▶ PROBLEM REQUIREMENTS
Restate every record word for word, without the pictures.

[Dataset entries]
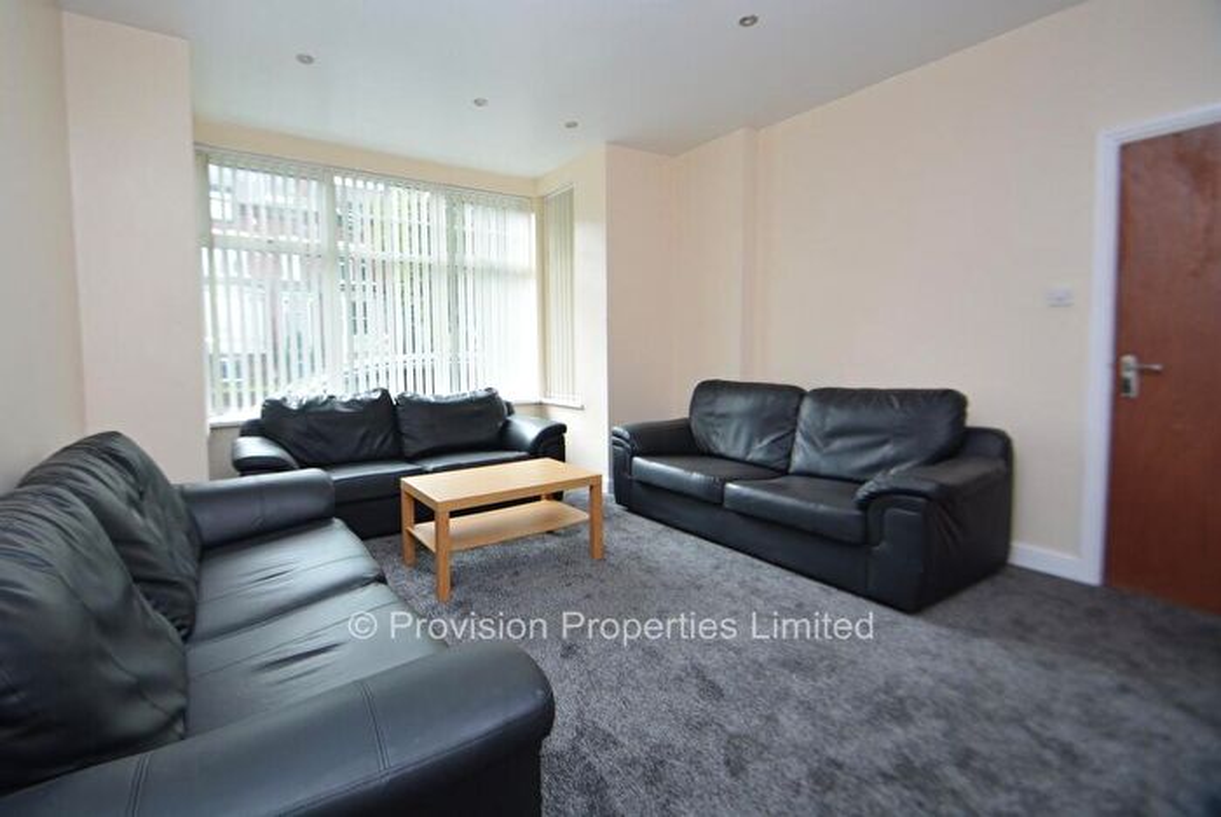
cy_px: 408
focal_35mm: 15
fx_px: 509
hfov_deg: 100.3
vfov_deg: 77.4
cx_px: 610
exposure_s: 1/90
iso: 400
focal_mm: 10
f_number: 4.8
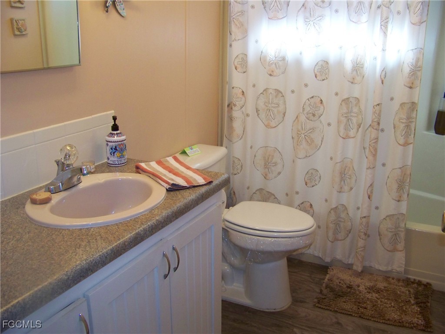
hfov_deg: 51.4
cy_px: 167
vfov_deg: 39.7
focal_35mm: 36
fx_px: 463
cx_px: 222
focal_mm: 5.85
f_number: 2.8
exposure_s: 1/30
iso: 200
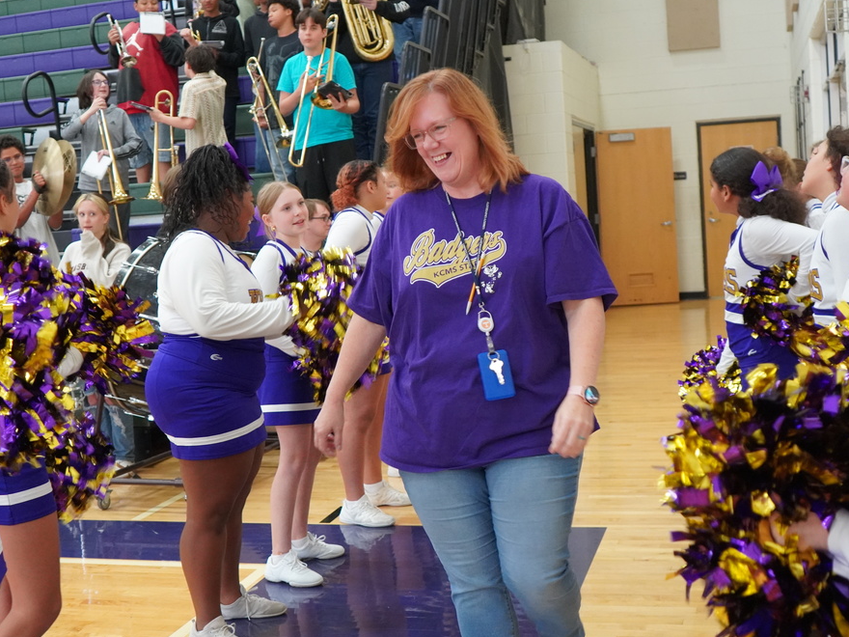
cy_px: 323
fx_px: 1153
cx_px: 396
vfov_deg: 30.9
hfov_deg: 40.4
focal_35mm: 47
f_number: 4
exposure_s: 1/160
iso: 3200
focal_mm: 28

▶ OUTPUT FOR THIS TASK
cy_px: 408
focal_35mm: 15
fx_px: 509
hfov_deg: 100.3
vfov_deg: 77.4
cx_px: 610
exposure_s: 1/90
iso: 400
focal_mm: 10
f_number: 4.8
hfov_deg: 51.4
cy_px: 167
vfov_deg: 39.7
focal_35mm: 36
fx_px: 463
cx_px: 222
focal_mm: 5.85
f_number: 2.8
exposure_s: 1/30
iso: 200
cy_px: 323
fx_px: 1153
cx_px: 396
vfov_deg: 30.9
hfov_deg: 40.4
focal_35mm: 47
f_number: 4
exposure_s: 1/160
iso: 3200
focal_mm: 28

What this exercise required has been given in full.